GALLERIES | Cate McQuaid          GLOBE CORRESPONDENT JUNE 01, 2017

GALLERIES | Cate McQuaid GLOBE CORRESPONDENT JUNE 01, 2017

In April, the old mill building that Fountain Street Fine Art had called home for six years shut down abruptly when the city of Framingham determined the building was unsafe. The April exhibition had been up for all of two hours. Co-owners Cherie Clinton and Marie Craig quickly found a new space in Boston’s SoWa gallery district.

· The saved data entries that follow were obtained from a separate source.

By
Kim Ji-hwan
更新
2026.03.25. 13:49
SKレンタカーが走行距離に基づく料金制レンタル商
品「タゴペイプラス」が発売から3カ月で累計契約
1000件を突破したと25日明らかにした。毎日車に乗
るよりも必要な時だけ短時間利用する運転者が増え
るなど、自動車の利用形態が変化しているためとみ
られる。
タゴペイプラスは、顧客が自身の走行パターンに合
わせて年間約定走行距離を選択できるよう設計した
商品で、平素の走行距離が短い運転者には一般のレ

They changed the gallery’s name to Fountain Street and had it up and running in time for May’s First Friday openings.

Tatiana Flis, (An)Obsidian Return, graphite and gouache.

Tatiana Flis, (An)Obsidian Return, graphite and gouache.

The first, deceptively frothy show features work by Tatiana Flis and Sarah Alexander, and moody, ethereal sound by Todd Bowser.

Flis’s surreal drawings and sculptures juxtapose miniature buildings on stilts with rippling washes of graphite and casts of hands. The immaculate shack in “Refraction Arises” perches on a blot of liquid graphite, as precarious as a beach house during a nor’easter. The house, precise on spindly legs, stands in for any one of us. It’s the earnest, flimsy structure we present to the world, built over — or amid — the seething unconscious.

In “(An)Obsidian Return,” vapor forms a roof over a brick cell. Bitty flames erupt at the top, their orange and yellow splitting open the drawing’s quiet gray. The tiny nightmare tenses between containment and explosion.

Sarah Alexander, Backstage, ink with watercolor.

Sarah Alexander, Backstage, ink with watercolor.

Alexander’s drawings and paintings spin with coils and strands. Some works are frenetic and lusciously layered (for “In Flux,” Alexander tosses in shreds of aqua netting amid sepia loops for a dense, swirling, underwater effect). Like Flis’s works, Alexander’s imagine an inner world: thoughts endlessly unspooling.

She’s at her best when all that activity coalesces into something larger. “Backstage” looks like the remains of an opening-night after-party. Boxes add structure; breathy, inky strokes in the background add depth. Threads from spilling coils form a border. Here thoughts don’t merely natter and whirl; they create a space for themselves.